◆ **TASK 1**
Do the following statements agree with the case summary? Answer yes or no for each, and quote the deciding words from the case summary. (a) The case was decided on February 14, 2008. (b) The appeal came from the Court of Appeals for Geauga County. (c) Steven B. Potter appeared for the appellants.
◆ **TASK 2**
Can you rewrite the paragraph of the case summary that begins "In Pruszynski" more briefly while keeping its main facts?

◆ **PASSAGE PROVIDED**

------------------------------------------------------------

Summary
In Pruszynski, 117 Ohio St.3d 92, 2008-Ohio-510, 881 N.E.2d 1230, the Supreme Court held that the trial court has "the discretion to determine the nature of the evidentiary hearing to be held, as it is in the best position to select the kind of evidence necessary to make the findings" required for awarding prejudgment interest.
Summary of this case from Xtreme Elements, LLC v. Foti Contracting, LLCOpinion
No. 2006-2072.
Submitted October 16, 2007.
Decided February 14, 2008.
APPEAL from the Court of Appeals for Geauga County, No. 2005-G-2612, 2006-Ohio-5190.
Dinn, Hochman Potter, L.L.C., and Steven B. Potter, for appellees.
Pfau, Pfau Marando and John C. Pfau; and Denise B. Workum, for appellants Charles Kaufman III, Charles Kaufman Jr., and Dinah Kaufman.

------------------------------------------------------------

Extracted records
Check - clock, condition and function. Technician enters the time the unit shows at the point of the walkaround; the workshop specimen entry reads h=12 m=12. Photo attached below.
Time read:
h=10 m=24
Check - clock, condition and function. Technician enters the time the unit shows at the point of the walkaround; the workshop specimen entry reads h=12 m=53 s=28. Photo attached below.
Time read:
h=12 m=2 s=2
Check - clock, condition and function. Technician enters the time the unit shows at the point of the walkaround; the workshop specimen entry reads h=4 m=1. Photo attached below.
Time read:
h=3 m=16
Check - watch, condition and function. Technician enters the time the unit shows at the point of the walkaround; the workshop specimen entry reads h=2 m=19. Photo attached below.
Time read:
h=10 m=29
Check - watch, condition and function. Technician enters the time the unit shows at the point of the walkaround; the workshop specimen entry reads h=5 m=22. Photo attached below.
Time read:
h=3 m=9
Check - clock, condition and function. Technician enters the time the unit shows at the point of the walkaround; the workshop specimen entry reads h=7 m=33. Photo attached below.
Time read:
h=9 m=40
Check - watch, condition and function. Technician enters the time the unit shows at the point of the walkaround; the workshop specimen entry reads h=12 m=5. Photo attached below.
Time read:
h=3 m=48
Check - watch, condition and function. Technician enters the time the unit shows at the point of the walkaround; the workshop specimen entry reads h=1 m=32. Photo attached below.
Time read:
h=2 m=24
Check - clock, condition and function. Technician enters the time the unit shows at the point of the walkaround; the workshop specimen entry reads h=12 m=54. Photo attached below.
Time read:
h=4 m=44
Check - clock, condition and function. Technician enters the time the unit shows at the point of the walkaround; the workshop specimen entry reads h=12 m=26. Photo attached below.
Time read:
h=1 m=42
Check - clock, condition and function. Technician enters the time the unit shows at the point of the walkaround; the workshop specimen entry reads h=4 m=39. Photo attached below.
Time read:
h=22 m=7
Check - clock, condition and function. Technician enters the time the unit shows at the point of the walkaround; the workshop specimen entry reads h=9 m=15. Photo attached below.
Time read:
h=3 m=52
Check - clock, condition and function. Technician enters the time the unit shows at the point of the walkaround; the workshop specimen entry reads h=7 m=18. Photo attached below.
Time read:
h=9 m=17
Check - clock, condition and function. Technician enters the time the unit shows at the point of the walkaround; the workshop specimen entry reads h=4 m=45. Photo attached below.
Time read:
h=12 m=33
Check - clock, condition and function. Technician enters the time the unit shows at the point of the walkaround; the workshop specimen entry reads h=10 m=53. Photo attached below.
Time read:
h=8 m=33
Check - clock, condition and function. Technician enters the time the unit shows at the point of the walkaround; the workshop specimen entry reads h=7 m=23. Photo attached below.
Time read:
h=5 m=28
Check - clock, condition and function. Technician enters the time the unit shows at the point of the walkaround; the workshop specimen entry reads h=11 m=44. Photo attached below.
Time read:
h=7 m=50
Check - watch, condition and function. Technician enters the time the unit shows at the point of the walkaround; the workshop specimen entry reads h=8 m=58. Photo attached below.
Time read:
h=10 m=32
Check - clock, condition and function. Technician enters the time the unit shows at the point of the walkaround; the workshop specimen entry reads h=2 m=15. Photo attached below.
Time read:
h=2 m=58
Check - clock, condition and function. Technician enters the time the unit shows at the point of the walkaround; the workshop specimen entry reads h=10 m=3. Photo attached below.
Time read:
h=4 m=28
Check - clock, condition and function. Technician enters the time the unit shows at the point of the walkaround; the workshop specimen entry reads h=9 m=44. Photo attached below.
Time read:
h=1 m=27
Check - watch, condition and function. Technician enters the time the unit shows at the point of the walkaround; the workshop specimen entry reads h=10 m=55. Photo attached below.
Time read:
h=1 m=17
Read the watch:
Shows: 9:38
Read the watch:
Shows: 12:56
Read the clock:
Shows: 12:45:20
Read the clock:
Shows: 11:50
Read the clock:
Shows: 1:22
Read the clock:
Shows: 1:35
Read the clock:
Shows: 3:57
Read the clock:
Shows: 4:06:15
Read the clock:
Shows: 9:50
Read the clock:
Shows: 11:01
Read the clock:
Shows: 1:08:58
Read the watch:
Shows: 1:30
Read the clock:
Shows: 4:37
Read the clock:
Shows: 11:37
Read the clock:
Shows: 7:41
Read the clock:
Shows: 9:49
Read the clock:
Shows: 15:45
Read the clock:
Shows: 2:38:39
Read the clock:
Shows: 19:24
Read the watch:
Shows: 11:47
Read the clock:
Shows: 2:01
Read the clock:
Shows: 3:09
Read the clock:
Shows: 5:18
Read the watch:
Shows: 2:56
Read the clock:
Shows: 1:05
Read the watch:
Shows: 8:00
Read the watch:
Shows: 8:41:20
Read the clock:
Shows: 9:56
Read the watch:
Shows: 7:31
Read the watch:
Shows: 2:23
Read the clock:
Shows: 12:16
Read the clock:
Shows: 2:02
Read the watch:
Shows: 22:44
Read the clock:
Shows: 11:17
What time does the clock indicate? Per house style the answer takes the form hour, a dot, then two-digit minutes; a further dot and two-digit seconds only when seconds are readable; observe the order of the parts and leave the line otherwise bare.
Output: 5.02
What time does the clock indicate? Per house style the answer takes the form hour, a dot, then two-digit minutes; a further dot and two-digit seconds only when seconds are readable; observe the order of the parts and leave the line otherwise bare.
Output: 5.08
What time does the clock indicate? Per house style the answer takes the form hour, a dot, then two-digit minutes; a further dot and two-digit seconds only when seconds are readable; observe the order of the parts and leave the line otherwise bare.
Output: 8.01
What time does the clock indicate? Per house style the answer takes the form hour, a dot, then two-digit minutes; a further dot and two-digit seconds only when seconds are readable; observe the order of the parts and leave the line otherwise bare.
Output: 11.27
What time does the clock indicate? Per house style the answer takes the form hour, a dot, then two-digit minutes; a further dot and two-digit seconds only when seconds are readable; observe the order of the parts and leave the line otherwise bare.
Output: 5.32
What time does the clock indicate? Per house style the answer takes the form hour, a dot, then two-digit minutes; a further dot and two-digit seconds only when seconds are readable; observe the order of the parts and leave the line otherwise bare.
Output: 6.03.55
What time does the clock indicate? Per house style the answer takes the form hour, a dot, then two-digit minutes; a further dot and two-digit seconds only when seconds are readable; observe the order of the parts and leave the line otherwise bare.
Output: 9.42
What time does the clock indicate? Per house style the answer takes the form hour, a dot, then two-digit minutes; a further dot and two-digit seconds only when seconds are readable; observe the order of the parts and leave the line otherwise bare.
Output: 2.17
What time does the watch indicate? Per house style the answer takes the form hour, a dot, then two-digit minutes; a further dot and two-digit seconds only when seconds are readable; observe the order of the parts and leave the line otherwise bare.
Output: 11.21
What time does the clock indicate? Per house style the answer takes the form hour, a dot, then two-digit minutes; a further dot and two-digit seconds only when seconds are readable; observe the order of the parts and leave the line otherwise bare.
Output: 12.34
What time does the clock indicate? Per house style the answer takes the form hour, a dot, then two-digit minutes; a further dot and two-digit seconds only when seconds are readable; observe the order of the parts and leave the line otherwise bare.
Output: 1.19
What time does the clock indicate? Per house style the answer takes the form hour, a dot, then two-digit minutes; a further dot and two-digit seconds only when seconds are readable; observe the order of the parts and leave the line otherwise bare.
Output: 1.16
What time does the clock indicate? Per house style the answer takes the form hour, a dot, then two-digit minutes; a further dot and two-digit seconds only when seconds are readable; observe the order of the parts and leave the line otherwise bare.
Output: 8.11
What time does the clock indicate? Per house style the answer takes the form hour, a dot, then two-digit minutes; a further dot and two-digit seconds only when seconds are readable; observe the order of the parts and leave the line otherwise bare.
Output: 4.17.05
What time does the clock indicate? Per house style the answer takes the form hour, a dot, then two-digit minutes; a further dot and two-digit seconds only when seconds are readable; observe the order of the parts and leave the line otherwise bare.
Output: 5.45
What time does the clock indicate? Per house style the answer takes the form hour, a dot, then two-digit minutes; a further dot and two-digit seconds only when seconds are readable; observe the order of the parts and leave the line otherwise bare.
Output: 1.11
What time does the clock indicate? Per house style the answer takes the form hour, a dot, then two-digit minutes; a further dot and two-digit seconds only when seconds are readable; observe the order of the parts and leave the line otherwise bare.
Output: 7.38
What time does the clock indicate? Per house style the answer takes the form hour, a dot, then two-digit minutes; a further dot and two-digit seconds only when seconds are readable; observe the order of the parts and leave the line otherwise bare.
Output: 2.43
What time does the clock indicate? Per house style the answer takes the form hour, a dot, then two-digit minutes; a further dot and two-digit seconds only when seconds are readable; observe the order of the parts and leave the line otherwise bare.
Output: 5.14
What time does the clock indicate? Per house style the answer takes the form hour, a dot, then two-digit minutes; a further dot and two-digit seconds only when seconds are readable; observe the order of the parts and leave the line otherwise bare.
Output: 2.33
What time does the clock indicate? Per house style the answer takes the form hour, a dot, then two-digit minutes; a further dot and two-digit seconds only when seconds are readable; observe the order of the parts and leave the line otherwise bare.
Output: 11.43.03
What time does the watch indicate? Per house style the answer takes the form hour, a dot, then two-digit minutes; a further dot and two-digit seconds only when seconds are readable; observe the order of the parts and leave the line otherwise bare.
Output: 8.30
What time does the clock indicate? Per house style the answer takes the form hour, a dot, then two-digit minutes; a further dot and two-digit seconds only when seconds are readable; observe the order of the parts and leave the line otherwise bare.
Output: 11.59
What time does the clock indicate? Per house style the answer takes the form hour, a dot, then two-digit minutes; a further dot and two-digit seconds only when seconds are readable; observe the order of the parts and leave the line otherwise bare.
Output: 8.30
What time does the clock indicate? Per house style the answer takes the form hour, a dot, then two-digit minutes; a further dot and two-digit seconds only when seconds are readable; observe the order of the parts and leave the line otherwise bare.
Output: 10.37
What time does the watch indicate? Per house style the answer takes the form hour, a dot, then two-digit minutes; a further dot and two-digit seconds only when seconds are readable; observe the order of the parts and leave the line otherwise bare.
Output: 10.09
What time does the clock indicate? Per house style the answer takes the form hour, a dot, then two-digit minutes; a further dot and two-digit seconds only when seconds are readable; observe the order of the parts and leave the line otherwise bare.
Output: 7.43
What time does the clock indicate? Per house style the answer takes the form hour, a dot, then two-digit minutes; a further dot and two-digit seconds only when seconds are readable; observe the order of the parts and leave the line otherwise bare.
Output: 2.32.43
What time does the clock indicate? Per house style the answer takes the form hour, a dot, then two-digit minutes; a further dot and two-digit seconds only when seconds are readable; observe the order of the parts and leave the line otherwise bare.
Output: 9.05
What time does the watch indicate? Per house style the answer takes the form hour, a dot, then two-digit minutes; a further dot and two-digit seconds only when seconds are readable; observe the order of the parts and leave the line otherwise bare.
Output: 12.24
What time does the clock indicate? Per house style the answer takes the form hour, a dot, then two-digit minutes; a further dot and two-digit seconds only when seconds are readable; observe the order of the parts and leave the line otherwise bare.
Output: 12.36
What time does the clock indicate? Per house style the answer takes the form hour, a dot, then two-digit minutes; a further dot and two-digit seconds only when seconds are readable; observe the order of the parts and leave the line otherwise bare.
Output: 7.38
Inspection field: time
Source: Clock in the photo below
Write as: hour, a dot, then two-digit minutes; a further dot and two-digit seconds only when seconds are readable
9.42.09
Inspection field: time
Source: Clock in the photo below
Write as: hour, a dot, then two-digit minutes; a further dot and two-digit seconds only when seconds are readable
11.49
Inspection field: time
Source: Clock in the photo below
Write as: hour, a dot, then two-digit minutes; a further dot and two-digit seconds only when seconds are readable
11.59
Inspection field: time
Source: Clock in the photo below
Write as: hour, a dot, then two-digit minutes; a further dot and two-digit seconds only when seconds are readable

------------------------------------------------------------

◆ **TASK SOLUTION 1**
(a) Yes: "Decided February 14, 2008."
(b) Yes: "APPEAL from the Court of Appeals for Geauga County"
(c) No: "Steven B. Potter, for appellees."

◆ **TASK SOLUTION 2**
In Pruszynski, 117 Ohio St.3d 92, 2008-Ohio-510, 881 N.E.2d 1230, the Supreme Court held that the trial court may decide what kind of evidentiary hearing to hold. It is best placed to choose the evidence needed for the findings required to award prejudgment interest.